Diário do Alentejo

O Sistema
Opinião

O Sistema

Luís Godinho, Jornalista

11 de maio 2019 - 08:00

Não, “O Sistema” não é idêntico a “O Mecanismo”. São conceitos diferentes e, de resto, temporalmente afastados. Série criada pelos documentaristas brasileiros José Padilha e Elena Soarez em 2018, “O Mecanismo” inspira-se na operação Lava Jato para denunciar os truques de uma organização dedicada à corrupção, desvio e lavagem de dinheiro em grande escala. “O Sistema” é outra coisa. É mais antigo, com raízes nesse período trágico da segunda metade da década de 80, quando o cavaquismo era “ideologia” dominante e Jorge Nuno se entretinha a conquistar título atrás de título. 

Foi nessa altura que, pela primeira vez, ouvi falar nele. Um FC Porto/Benfica da época 94/95 anda aí pelo Youtube e ajuda a explicá-lo: o guarda-redes do FC Porto defende com a mão fora da área, a bola sobra para um jogador do Benfica que se encontra em posição regular, surge o remate e o golo, mas o fiscal de linha (ainda se chamavam assim) marca fora de jogo. Golo anulado e, lá está, “O Sistema” a funcionar. 

“O Mecanismo” materializa-se numa realidade concreta levada a cabo por gente conhecida. “O Sistema”, pelo contrário, é uma entidade abstrata, ou pelo menos com uma orgânica desconhecida da opinião pública, que por vezes aparece para influenciar um determinado resultado, seja no desporto, na economia ou na saúde. 

Só “O Sistema” pode, por exemplo, explicar os motivos pelos quais o Banco de Portugal não agiu a tempo de evitar o colapso do banco dos Espírito Santo. Deixem-me dar outro exemplo. Se, num determinado momento, a proposta de Lei de Bases da Saúde apresentada pelo Governo contempla o fim das parcerias público privadas (PPP) no âmbito do Serviço Nacional de Saúde (SNS) para, pouco depois, passar a ter um formulação segundo a qual tudo é possível, designadamente, a manutenção das PPP, é certo que temos “O Sistema” a funcionar. 
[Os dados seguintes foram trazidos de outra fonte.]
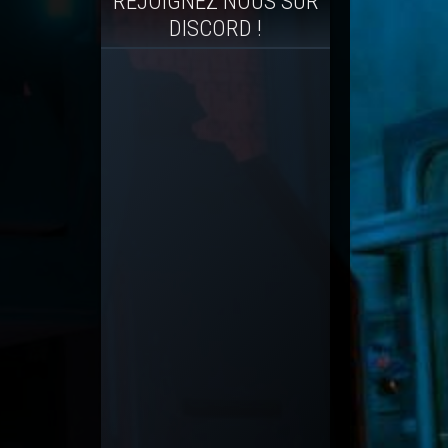
REJOIGNEZ NOUS SUR
DISCORD !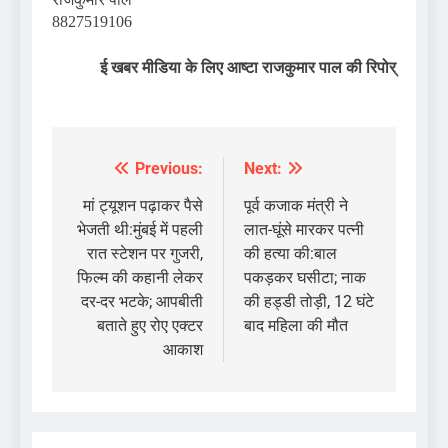
8827519106
ई खबर मीडिया के लिए आष्टा राजकुमार पाल की रिपोर्
Previous:
Next:
Post
navigation
मां ट्यूशन पढ़ाकर पैसे
पूर्व कजाक मंत्री ने
भेजती थी:मुंबई में पहली
लात-घूंसे मारकर पत्नी
रात स्टेशन पर गुजरी,
की हत्या की:बाल
फिल्म की कहानी लेकर
पकड़कर घसीटा; नाक
दर-दर भटके; आपबीती
की हड्डी तोड़ी, 12 घंटे
बताते हुए रोए एक्टर
बाद महिला की मौत
आकाश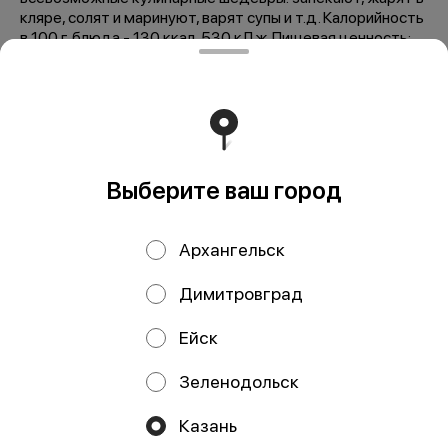
кляре, солят и маринуют, варят супы и т.д. Калорийность
в 100 г. блюда - 130 ккал, 530 кДж. Пищевая ценность:
жиры - 5,5 г., белки - 19 г.
Мы рекомендуем
Выберите ваш город
Архангельск
Димитровград
Ейск
Стейк лосося
Стейк форели с/м
(семги) с/м ЧИЛИ,
ЧИЛИ, кг
Зеленодольск
кг
Казань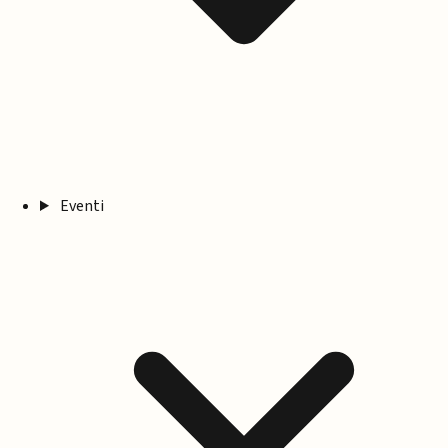
Eventi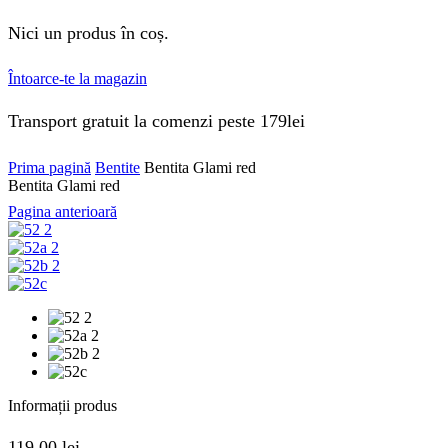
Nici un produs în coș.
Întoarce-te la magazin
Transport gratuit la comenzi peste 179lei
Prima pagină
Bentite
Bentita Glami red
Bentita Glami red
Pagina anterioară
Informații produs
119.00
lei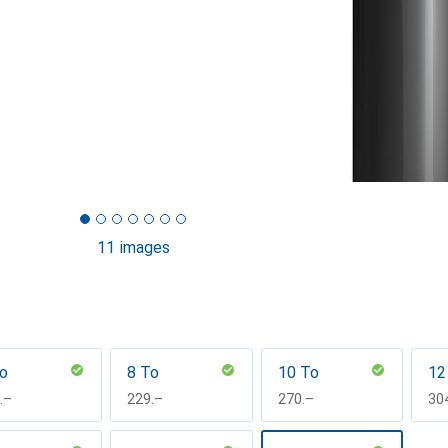
11 images
o
8 To
10 To
12
F
.–
CHF
229.–
CHF
270.–
CH
30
É verdade, como escreveu António Costa, que a proposta de lei apresentada pelo Governo “reforça o papel do Estado e clarifica as relações deste com os setores privado e social, afirmando a responsabilidade do Estado no garante e na promoção da proteção da saúde através do SNS e assumindo que a contratação de entidades terceiras é condicionada à avaliação da necessidade”. O problema é, justamente, essa “avaliação da necessidade”, conceito que poderá permitir a qualquer governante mais enquadrado com “O Sistema” fazer com que a gestão de hospitais públicos por empresas privadas se prolongue por tempo indeterminado. 

O que parece simples – a gestão pública daquilo que é público – só se torna complicado se o quisermos complicar. Imaginemos o que por aí se ouviria se a lei viesse instituir a possibilidade, ainda que supletiva e temporária, da gestão pública dos hospitais privados.